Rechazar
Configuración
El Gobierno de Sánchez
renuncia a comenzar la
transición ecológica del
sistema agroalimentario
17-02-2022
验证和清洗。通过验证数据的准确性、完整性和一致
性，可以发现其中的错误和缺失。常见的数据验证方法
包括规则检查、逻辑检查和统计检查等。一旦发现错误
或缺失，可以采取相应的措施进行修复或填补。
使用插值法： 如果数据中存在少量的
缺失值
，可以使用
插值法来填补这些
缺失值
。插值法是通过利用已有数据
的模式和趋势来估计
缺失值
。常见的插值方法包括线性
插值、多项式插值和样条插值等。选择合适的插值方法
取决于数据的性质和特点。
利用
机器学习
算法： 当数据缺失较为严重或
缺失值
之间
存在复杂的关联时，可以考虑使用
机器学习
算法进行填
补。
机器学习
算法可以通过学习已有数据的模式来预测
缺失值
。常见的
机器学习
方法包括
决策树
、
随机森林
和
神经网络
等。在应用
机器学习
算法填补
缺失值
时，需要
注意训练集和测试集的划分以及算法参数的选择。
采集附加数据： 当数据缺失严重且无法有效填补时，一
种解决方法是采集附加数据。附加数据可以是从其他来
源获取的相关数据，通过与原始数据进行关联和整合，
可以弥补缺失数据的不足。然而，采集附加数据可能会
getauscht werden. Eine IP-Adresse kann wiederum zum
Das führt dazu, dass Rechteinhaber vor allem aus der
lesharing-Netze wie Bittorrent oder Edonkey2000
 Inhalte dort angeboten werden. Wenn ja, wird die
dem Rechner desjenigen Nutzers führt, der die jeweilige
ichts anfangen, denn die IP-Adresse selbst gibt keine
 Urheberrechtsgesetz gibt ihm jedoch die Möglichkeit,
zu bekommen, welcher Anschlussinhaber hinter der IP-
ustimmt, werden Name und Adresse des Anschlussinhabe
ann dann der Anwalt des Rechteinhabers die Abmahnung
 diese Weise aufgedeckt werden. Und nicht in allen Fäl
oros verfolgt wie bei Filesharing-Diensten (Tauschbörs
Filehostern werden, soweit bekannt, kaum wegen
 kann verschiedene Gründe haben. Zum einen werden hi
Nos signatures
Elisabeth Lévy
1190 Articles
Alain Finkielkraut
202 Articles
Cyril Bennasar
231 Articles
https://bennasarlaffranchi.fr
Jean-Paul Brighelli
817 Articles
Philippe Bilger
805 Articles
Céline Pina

####

EXERCISE DIRECTIONS
Copy out the lines above exactly, beginning at the one that contains "性，可以发现其中的错误和缺失。常见的数据验证方法" and ending at the one that contains "231 Articles".

RESULT FOR THIS TASK
性，可以发现其中的错误和缺失。常见的数据验证方法
包括规则检查、逻辑检查和统计检查等。一旦发现错误
或缺失，可以采取相应的措施进行修复或填补。
使用插值法： 如果数据中存在少量的
缺失值
，可以使用
插值法来填补这些
缺失值
。插值法是通过利用已有数据
的模式和趋势来估计
缺失值
。常见的插值方法包括线性
插值、多项式插值和样条插值等。选择合适的插值方法
取决于数据的性质和特点。
利用
机器学习
算法： 当数据缺失较为严重或
缺失值
之间
存在复杂的关联时，可以考虑使用
机器学习
算法进行填
补。
机器学习
算法可以通过学习已有数据的模式来预测
缺失值
。常见的
机器学习
方法包括
决策树
、
随机森林
和
神经网络
等。在应用
机器学习
算法填补
缺失值
时，需要
注意训练集和测试集的划分以及算法参数的选择。
采集附加数据： 当数据缺失严重且无法有效填补时，一
种解决方法是采集附加数据。附加数据可以是从其他来
源获取的相关数据，通过与原始数据进行关联和整合，
可以弥补缺失数据的不足。然而，采集附加数据可能会
getauscht werden. Eine IP-Adresse kann wiederum zum
Das führt dazu, dass Rechteinhaber vor allem aus der
lesharing-Netze wie Bittorrent oder Edonkey2000
 Inhalte dort angeboten werden. Wenn ja, wird die
dem Rechner desjenigen Nutzers führt, der die jeweilige
ichts anfangen, denn die IP-Adresse selbst gibt keine
 Urheberrechtsgesetz gibt ihm jedoch die Möglichkeit,
zu bekommen, welcher Anschlussinhaber hinter der IP-
ustimmt, werden Name und Adresse des Anschlussinhabe
ann dann der Anwalt des Rechteinhabers die Abmahnung
 diese Weise aufgedeckt werden. Und nicht in allen Fäl
oros verfolgt wie bei Filesharing-Diensten (Tauschbörs
Filehostern werden, soweit bekannt, kaum wegen
 kann verschiedene Gründe haben. Zum einen werden hi
Nos signatures
Elisabeth Lévy
1190 Articles
Alain Finkielkraut
202 Articles
Cyril Bennasar
231 Articles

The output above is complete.